Cyclohexene ring and Fjord region twist inversion in stereoisomeric DNA adducts of enantiomeric benzo[c]phenanthrene diol epoxides.

The sterically hindered, nonplanar fjord region polycyclic aromatic hydrocarbons (PAHs) have been of great interest because of the exceptionally high mutagenic and tumorigenic activity of certain of their metabolically activated diol epoxides. Benzo[c]phenanthrene (B[c]Ph), a representative fjord region PAH, is metabolically activated to a pair of enantiomers, 1S,2R,3R,4S-3,4-dihydroxy-1,2-epoxy-1,2,3,4-tetrahydrobenzo[c]phenanthrene, (+)-anti-B[c]PhDE, and the corresponding 1R,2S,3S,4R enantiomer, (-)-anti-B[c]PhDE. Both of these can bind covalently to the amino group of purines in DNA via trans addition. In the present work we carry out an extensive computational investigation of the 1R(+) and 1S(-)-trans-anti-B[c]Ph adducts to the base guanine, with the goal of delineating the conformational possibilities for the fjord region and the adjacent cyclohexene-type benzylic ring and their relevance to DNA duplexes. We created 10 369 starting structures for each adduct and minimized the energy using AMBER 5.0. A limited set of conformational families is computed, in which the R isomer structures are near mirror images of the S isomer. The benzylic rings are essentially all half-chair-type. Cyclohexene-type ring inversion as well as fjord region twist inversion are possible for each isomer and are correlated.
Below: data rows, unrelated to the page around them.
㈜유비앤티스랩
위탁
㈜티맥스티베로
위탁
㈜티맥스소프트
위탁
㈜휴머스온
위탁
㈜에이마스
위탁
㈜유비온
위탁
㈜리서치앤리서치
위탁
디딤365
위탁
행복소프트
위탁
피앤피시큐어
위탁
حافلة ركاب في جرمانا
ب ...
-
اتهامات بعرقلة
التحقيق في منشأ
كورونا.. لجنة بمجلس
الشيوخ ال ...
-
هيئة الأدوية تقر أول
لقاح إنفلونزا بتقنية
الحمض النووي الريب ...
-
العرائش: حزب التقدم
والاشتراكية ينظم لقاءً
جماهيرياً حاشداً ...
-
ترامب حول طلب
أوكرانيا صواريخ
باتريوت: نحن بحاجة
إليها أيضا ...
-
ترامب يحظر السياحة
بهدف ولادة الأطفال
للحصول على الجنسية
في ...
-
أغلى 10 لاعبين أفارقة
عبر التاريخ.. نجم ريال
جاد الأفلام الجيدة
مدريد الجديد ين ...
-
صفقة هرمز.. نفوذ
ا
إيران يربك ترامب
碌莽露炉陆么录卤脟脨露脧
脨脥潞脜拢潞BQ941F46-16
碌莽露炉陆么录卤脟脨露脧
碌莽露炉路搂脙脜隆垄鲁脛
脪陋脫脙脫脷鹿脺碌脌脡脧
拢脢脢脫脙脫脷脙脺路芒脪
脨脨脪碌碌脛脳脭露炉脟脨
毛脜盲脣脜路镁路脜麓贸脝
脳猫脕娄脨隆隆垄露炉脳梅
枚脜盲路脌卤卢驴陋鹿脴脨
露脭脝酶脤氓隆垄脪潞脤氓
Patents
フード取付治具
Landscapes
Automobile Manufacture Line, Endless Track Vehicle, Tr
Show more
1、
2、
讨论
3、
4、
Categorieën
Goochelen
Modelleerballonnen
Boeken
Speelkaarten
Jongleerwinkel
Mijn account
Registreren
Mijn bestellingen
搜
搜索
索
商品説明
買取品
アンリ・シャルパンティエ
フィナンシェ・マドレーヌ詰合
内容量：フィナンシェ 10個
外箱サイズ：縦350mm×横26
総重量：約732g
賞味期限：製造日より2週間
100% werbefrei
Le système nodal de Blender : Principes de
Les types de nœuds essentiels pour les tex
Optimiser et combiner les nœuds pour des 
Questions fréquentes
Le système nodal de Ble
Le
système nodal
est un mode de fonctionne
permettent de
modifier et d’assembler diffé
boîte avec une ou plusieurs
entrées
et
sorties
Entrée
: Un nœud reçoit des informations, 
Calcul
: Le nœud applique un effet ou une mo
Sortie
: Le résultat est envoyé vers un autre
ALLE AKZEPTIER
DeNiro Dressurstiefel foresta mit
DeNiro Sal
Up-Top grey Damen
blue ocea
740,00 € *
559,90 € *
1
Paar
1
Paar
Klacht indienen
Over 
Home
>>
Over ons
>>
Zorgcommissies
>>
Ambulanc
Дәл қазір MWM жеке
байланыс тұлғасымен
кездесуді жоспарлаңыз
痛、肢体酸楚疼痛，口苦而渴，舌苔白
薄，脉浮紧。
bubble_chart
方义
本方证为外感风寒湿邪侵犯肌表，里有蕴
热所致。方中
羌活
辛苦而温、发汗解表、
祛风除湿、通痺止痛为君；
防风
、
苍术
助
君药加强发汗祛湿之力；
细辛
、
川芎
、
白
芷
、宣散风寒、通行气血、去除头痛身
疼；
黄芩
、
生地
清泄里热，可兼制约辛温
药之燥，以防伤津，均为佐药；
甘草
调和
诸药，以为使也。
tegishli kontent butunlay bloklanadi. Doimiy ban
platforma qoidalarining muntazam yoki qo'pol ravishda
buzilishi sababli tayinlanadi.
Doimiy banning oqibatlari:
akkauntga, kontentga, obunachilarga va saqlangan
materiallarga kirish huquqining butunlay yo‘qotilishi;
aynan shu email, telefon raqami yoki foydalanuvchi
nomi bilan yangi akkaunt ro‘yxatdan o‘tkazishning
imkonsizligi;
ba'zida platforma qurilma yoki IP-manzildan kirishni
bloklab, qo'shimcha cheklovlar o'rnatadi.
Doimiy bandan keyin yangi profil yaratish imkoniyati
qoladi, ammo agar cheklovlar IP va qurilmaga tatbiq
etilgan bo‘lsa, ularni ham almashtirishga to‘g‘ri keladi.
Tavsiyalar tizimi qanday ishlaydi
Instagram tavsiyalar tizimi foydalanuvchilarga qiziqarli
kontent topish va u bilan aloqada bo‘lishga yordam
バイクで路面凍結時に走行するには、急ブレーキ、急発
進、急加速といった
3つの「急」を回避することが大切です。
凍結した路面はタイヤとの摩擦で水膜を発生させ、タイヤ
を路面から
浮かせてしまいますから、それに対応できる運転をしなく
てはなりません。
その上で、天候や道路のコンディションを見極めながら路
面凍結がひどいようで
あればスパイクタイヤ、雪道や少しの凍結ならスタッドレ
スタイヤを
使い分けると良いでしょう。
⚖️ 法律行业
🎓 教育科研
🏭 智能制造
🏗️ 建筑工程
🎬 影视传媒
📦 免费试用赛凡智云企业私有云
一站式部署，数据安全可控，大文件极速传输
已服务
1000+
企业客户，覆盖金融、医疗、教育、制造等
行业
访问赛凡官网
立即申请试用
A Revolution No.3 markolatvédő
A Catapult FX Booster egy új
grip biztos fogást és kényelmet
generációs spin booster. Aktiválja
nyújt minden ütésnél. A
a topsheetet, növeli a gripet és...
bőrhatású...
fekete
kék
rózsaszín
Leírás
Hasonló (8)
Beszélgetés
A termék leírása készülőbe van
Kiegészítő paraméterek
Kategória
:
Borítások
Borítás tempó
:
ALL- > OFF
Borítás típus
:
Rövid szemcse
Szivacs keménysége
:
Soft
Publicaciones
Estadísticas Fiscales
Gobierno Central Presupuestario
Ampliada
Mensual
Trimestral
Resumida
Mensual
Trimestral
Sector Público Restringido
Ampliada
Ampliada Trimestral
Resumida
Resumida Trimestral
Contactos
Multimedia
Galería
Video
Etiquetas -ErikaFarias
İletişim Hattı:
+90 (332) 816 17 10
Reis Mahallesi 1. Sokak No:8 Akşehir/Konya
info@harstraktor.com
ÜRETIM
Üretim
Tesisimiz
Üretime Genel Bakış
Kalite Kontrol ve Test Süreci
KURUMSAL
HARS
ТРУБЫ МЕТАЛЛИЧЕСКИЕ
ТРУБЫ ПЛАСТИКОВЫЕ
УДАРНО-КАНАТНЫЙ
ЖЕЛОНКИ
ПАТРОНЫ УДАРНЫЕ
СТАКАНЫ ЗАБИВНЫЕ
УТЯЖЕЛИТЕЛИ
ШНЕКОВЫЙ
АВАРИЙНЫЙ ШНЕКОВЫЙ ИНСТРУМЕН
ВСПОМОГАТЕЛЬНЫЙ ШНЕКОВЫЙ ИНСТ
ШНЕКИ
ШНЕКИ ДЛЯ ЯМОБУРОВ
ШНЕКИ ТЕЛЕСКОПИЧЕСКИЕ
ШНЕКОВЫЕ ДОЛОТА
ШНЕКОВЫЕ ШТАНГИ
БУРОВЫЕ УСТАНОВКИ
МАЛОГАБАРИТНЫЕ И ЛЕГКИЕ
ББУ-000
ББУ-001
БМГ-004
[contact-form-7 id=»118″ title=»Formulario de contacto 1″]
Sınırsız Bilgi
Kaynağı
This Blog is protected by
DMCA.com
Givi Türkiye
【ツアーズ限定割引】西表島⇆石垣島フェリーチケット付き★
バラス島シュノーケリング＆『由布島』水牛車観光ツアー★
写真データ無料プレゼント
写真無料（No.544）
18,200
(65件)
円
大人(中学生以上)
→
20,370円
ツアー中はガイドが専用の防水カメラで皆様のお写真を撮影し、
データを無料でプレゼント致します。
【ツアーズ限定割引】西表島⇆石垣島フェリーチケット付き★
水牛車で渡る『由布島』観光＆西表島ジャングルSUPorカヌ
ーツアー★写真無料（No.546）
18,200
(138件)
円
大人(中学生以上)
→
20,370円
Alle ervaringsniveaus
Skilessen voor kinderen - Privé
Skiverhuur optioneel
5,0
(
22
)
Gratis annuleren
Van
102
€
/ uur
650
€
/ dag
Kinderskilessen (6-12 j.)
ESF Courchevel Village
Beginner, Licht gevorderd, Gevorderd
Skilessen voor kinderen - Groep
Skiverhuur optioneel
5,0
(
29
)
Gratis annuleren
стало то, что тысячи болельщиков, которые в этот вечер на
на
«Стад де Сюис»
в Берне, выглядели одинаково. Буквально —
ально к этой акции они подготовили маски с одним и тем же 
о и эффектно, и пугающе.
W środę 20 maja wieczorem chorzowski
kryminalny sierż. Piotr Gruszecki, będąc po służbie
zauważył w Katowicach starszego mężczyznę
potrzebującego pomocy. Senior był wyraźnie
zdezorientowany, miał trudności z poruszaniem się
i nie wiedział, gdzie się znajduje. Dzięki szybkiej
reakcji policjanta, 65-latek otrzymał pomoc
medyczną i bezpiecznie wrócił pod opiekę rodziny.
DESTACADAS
DNA duplexes modified by fjord region adducts select conformers from the allowed families that optimize stacking interactions, which contributes to the stability of the carcinogen-intercalated DNA duplex structures [Cosman et al. (1993) Biochemistry 32, 12488-12497; Cosman et al. (1995) Biochemistry 34, 1295-1307; Suri et al. (1999) J. Mol. Biol. 292, 289-307; Lin et al. (2001) J. Mol. Biol. 306, 1059-1080]. In turn, this stability could contribute to the resistance to repair by the human nucleotide excision system observed in fjord region adducts [Buterin et al. (2000) Cancer Res. 60, 1849-1856].